« Ils vivent dans une prison dorée ! »

Jeune journaliste française, trentenaire, Marie Freyssac, 30 ans, a tout quitté, en répondant à une annonce du Pôle Emploi, en 2011 pour devenir gouvernante ! Un changement de vie aussi radicale que mémorable. Elle le raconte dans le livre précédemment chroniqué et nous en dit plus. Rencontre.
Les Bons Bouquins : « Comment passe-t-on de journaliste/pigiste à Paris, à gouvernante dans une riche famille russe ?
Marie Freyssac : « Je bossais sur Paris, comme journaliste. C’est ma vraie profession. Mais, depuis quelques temps, je voulais voir tout autre chose. Je suis, depuis longtemps, passionnée par la culture russe. Je voulais partir, là-bas, pour y travailler. J’ai trouvé cette opportunité par le Pôle Emploi.
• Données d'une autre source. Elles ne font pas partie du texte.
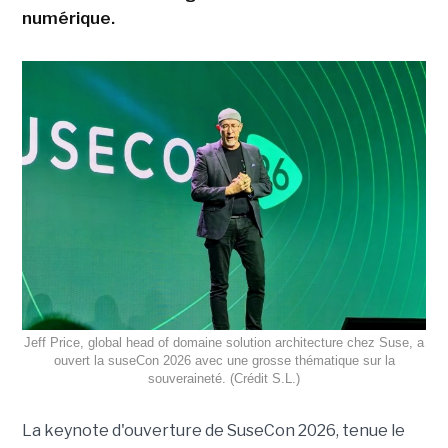
numérique.
Jeff Price, global head of domaine solution architecture chez Suse, a
ouvert la suseCon 2026 avec une grosse thématique sur la
souveraineté. (Crédit S.L.)
La keynote d'ouverture de SuseCon 2026, tenue le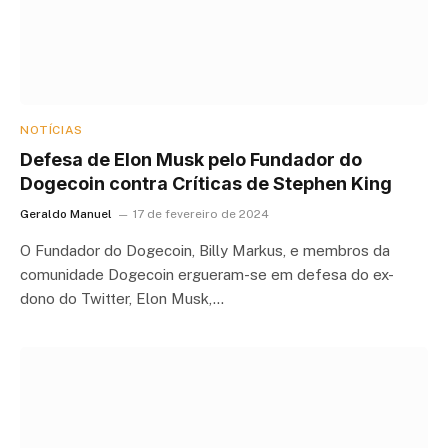
NOTÍCIAS
Defesa de Elon Musk pelo Fundador do
Dogecoin contra Críticas de Stephen King
Geraldo Manuel
17 de fevereiro de 2024
O Fundador do Dogecoin, Billy Markus, e membros da
comunidade Dogecoin ergueram-se em defesa do ex-
dono do Twitter, Elon Musk,…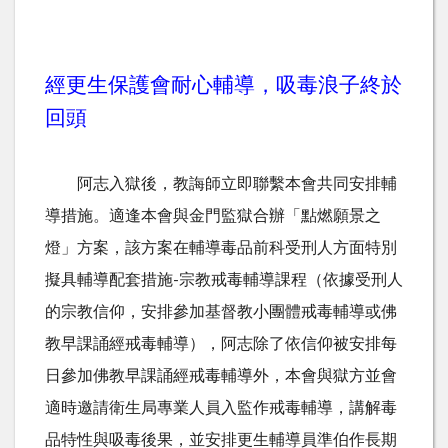
經更生保護會耐心輔導，吸毒浪子終於
回頭
阿志入獄後，教誨師立即聯繫本會共同安排輔
導措施。適逢本會與金門監獄合辦「點燃願景之
燈」方案，該方案在輔導毒品前科受刑人方面特別
擬具輔導配套措施
-宗教戒毒輔導課程（依據受刑人
的宗教信仰，安排參加基督教小團體戒毒輔導或佛
教早課誦經戒毒輔導），阿志除了依信仰被安排每
日參加佛教早課誦經戒毒輔導外，本會與獄方並會
適時邀請衛生局專業人員入監作戒毒輔導，講解毒
品特性與吸毒後果，並安排更生輔導員準伯作長期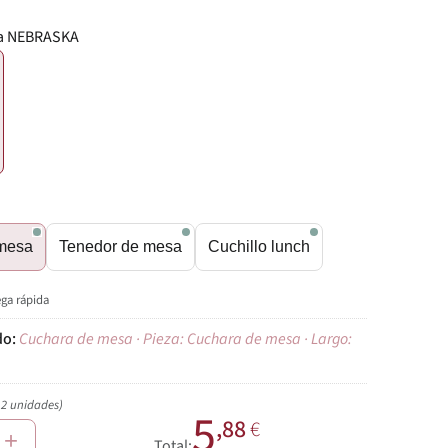
ía NEBRASKA
€
mesa
Tenedor de mesa
Cuchillo lunch
ega rápida
Cuchara de mesa · Pieza: Cuchara de mesa · Largo:
12 unidades)
5
,88
€
+
Total: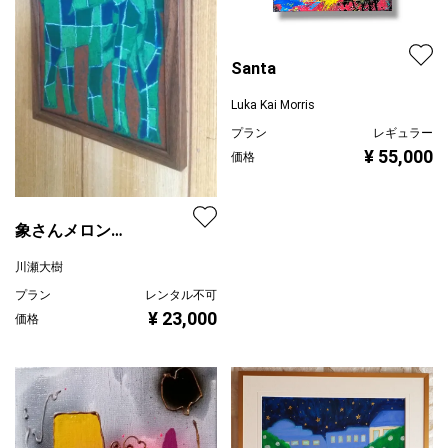
Santa
Luka Kai Morris
プラン
レギュラー
¥ 55,000
価格
象さんメロン
camouflage
川瀬大樹
プラン
レンタル不可
¥ 23,000
価格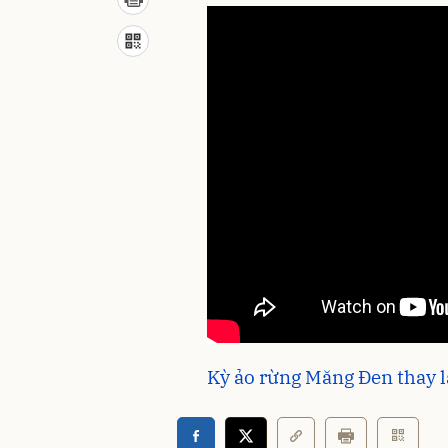
Kỳ ảo rừng Măng Đen thay l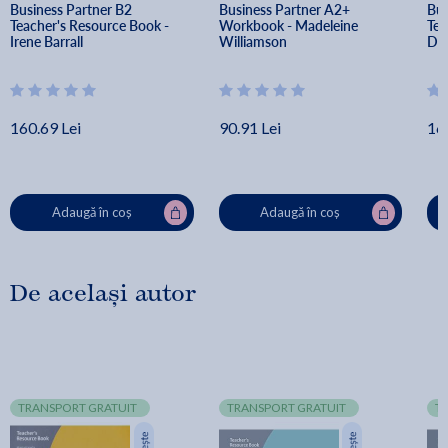
Business Partner B2 
Business Partner A2+ 
Bus
Teacher's Resource Book - 
Workbook - Madeleine 
Tea
Irene Barrall
Williamson
Dam
160.69 Lei
90.91 Lei
16
Adaugă în coș
Adaugă în coș
De același autor
TRANSPORT GRATUIT
TRANSPORT GRATUIT
T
J’ai rencontré à Paris, mes futurs employeurs, puis je suis parti là-bas. Je ne suis revenue en France, en fait, que depuis le début de la promotion du livre, c’est à dire, il y a trois à quatre mois, à peine.
LBB : Dans le livre, vous racontez l’anniversaire d’une des filles de la famille. Elle est véritablement couverte de cadeaux en tous genres (des robes haute couture, un téléscope qu’elle délaisse rapidement, un I-Pod…..). Quels souvenirs avez-vous garder de cette fête-là ?
M.F. : « C’est caractéristique de ce que j’ai vu et vécu là-bas. C’est complètement fou ! Elle a des robes somptueuses, toutes de grands couturiers. Elle mange dans ce restaurant étoilé, privatisé pour l’occasion, avec ce grand chef italien, sur place suite à l’insistance de la famille. J’ai su peu de temps avant qu’on allait fêter son anniversaire, mais je ne m’attendais pas du à tout cela. Je m’en doutais, vu la famille ou j’étais, mais tous ces cadeaux…. En plus, la famille avait sollicité des animateurs pour cette journée, donc, l’employée russe et moi n’avions rien à faire.
LBB :  Justement, comment se passait votre vie sur place ?
M.F. : Je travaillais chez eux, certains jours de la semaine. Je m’adaptais totalement. Je m’adaptais à leur agenda. Un jour, ils m’ont demandé de venir avec eux, du jour au lendemain, deux semaines entières à Monaco, où ils possèdent un logement et un yacht sur place.
Bdl : Le yacht, la luxueuse maison à Moscou, l’anniversaire avec les cadeaux à l’infini, la vie de luxe, etc… Comment pourriez-vous définir leur vie, vu de l’extérieur ?
M.F. : Ils vivent dans une prison dorée. Ils ne sortent jamais dans le centre-ville de Moscou pour une promenade. Ils vivent dans le quartier de Roubliovka qui est excentré du coeur de Moscou. Ils évoluent dans un monde clos, dans un quartier de gens aisés, d’hommes d’affaires qui ont réussi. Venir se promener dans le centre de Moscou pour une simple ballade, cela ne leur viendrait pas à l’esprit. Ils penseraient même que cela serait dangereux pour eux, physiquement.
LBB : L’expérience chez les Sokolov (le nom a été modifié par l’auteure lors de la rédaction du livre et restera confidentiel, ndlr) est à présent terminée. Que faites-vous désormais ?
M.F. : Après cette expérience, je suis longtemps restée là-bas, comme journaliste-pigiste, à Moscou. Je reprends mes activités de journaliste à Paris, mais j’envisage de retourner travailler, en tant que pigiste, à Moscou à la fin de cette anne, voir au début de l’année 2014.